Baca Juga: Bupati Tapsel Hadiri Musrenbang RPJMD Sumut 2025–2029
“Sinergi antara RSUD Tarutung dan Puskesmas sangat penting. Puskesmas harus menjadi garda terdepan dalam pelayanan kesehatan, menyediakan layanan 24 jam dengan akses pendaftaran langsung di sana,” tegas Bupati.
Selain itu, Bupati juga mengungkapkan rencana peningkatan fasilitas RSUD Tarutung untuk bersaing dengan rumah sakit besar di kota lain.
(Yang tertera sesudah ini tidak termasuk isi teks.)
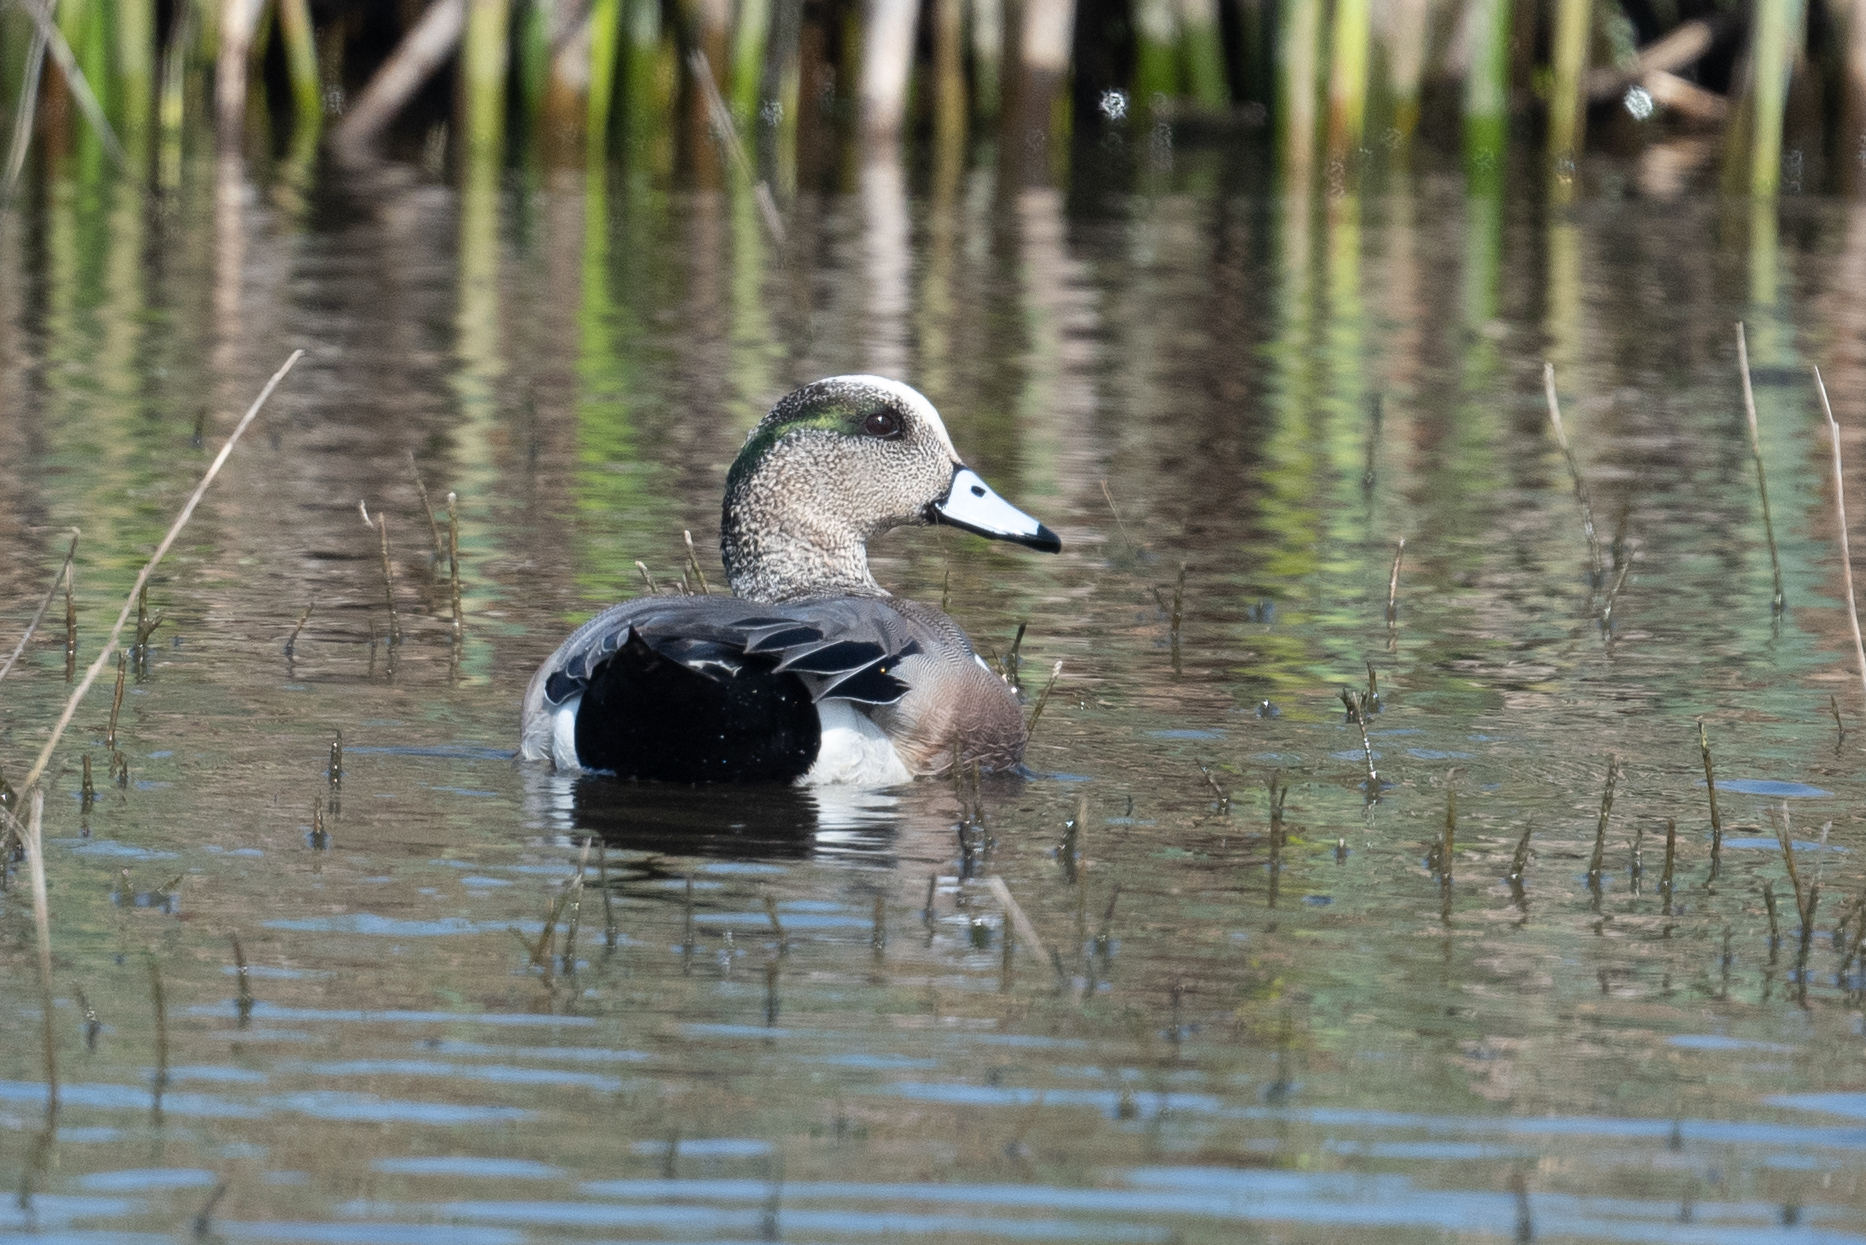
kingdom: Animalia
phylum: Chordata
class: Aves
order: Anseriformes
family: Anatidae
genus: Mareca
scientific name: Mareca americana
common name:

Target utama adalah memastikan seluruh masyarakat Tapanuli Utara terdaftar dalam BPJS Kesehatan paling lambat pada Juni 2025.
Setelah meresmikan aplikasi RAP SONANG dengan pengguntingan pita, Bupati JTP melakukan tinjauan langsung ke sejumlah poliklinik dan mengujicoba sistem fingerprint untuk pendaftaran BPJS.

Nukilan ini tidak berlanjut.